This summer I’m coming up on two years and seven years of the anniversaries of going through very scary and unsettling manic episodes. My bipolar disorder has been managed since 2019. I’ve felt balanced and mostly like the best version of myself since then. I have my ups and downs, but I always come back to my baseline, which is one of health and joy.
With these anniversaries approaching, I am mourning how I was poorly treated in past hospitalizations. I share my story for many reasons, but I continue to share my words especially for those with mental illness like me. We are not “scary”, “crazy” or “hopeless”. I always say that the illness may be scary, but we are not; it’s important to separate the person from the illness. It’s important to humanize the sufferer.
The medications I take for my bipolar disorder help tremendously. I have had a couple occurrences the past couple years where I had paranoid thoughts. When I was in manic episodes in the past, I kept everything inside me; I was paranoid in my paranoia and believed if I spoke about what was going on in my mind, I would somehow be punished. These moments I felt paranoid since my diagnosis back in 2019, I immediately spoke to my therapist about it. To my surprise, the paranoia completely dissipated once I spoke about it. I learned that by talking it through, I was able to discern what was reality and what was false. It makes sense for our minds to wander, and it is ok if past struggles resurface; we are only human. In working through these struggles and being gentle with ourselves, we find that healing is just on the horizon.
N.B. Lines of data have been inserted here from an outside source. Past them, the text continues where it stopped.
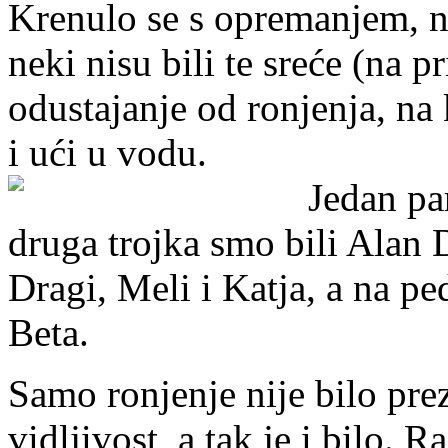
Krenulo se s opremanjem, ne
neki nisu bili te sreće (na p
odustajanje od ronjenja, na
i ući u vodu.
Jedan par
druga trojka smo bili Alan 
Dragi, Meli i Katja, a na ped
Beta.
Samo ronjenje nije bilo pre
vidljivost, a tak je i bilo.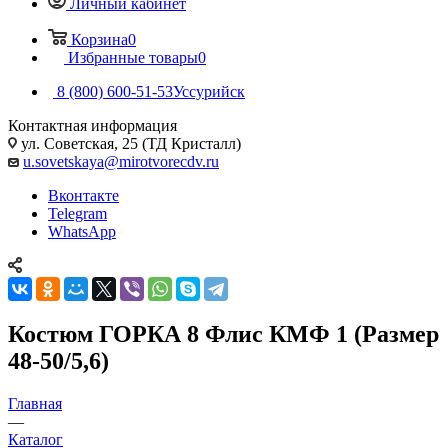
Личный кабинет
Корзина
0
Избранные товары
0
8 (800) 600-51-53
Уссурийск
Контактная информация
ул. Советская, 25 (ТД Кристалл)
u.sovetskaya@mirotvorecdv.ru
Вконтакте
Telegram
WhatsApp
Костюм ГОРКА 8 Флис КМФ 1 (Размер
48-50/5,6)
Главная
—
Каталог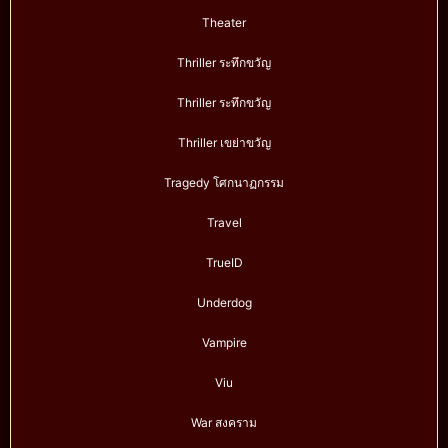
Theater
Thriller ระทึกขวัญ
Thriller ระทึกขวัญ
Thriller เขย่าขวัญ
Tragedy โศกนาฏกรรม
Travel
TrueID
Underdog
Vampire
Viu
War สงคราม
I take medication as needed for ADHD, and I have to be careful with how I address myself because the energy I get from the medication can remind me of the beginnings of mania. I take time in those moments I feel this way to remind myself I am ok and healthy. “I am in control of myself” has been a helpful mantra. Of course, “control” can have its negative implications if it crosses over to obsession, but I am more-so talking about being aware of feeling in control of my thoughts and actions so I can feel better as opposed to controlling myself; there is a key difference there. When I was experiencing manic episodes due to bipolar disorder, I felt very out of control — as if I wasn’t myself and like someone else was making decisions for me. Being careful with how I talk to myself and being open with myself and others helps me realize I am in fact not in a manic episode again. I understand that the ADHD medication helps me with my focus, so I remind myself of its purpose and that I’m ok. This insight and awareness I have now has taken time to develop. It is a very helpful practice and I’m grateful I can hone in on these skills. I used to not know productivity that didn’t spiral into the compulsions and high-and-low emotions of mania.
I’m really thankful I have found the right medication and therapy for myself. I’m thankful I have had access to these treatments. I recognize I am privileged to have some access to help, whereas many others may not. Mental healthcare absolutely needs to be made more affordable and accessible. I believe activism, advocacy and awareness all go hand-in-hand in one day changing how it is now. I hope by normalizing these struggles, we bring more awareness to the need for more accessible care. Mental health is health; it can affect us in any and every way. Our mental health needs to be prioritized just as anything else in order to foster healing.
I’m sending so much love to anyone who was mocked, mistreated or harmed by professionals when they were in a mental health crisis or needed help. It’s a different kind of pain when people who should be helping are hurting the most vulnerable. We may be vulnerable at times, but in that vulnerability there is a brightness, compassion and healing that will prevail. We will prevail.
When we are experiencing a mental health crisis, we deserve to be believed, taken seriously and respected. Although I had access to being hospitalized in the past, I did not always have access to respectful or compassionate people. I try to remind myself that treatment for mental health is always improving. I especially try to remind myself that I deserved compassionate treatment — even in my worst moments. Mental health professionals are trained for the very situations I was in, and sadly, some of them failed me.
I look forward to going into the mental health field as a professional once I complete my degrees. I am grateful for the platform I have because I can educate and share my experiences as someone who deeply understands and has a desire to help.
It’s never ok for a mental health professional or someone in the mental health field to mock or disregard people in vulnerable places. It is never ok for them to abuse their power.
The nurses and psychiatrist who tormented me in the hospital when I was ill seven years ago did not know I’d end up helping people heal where they did not.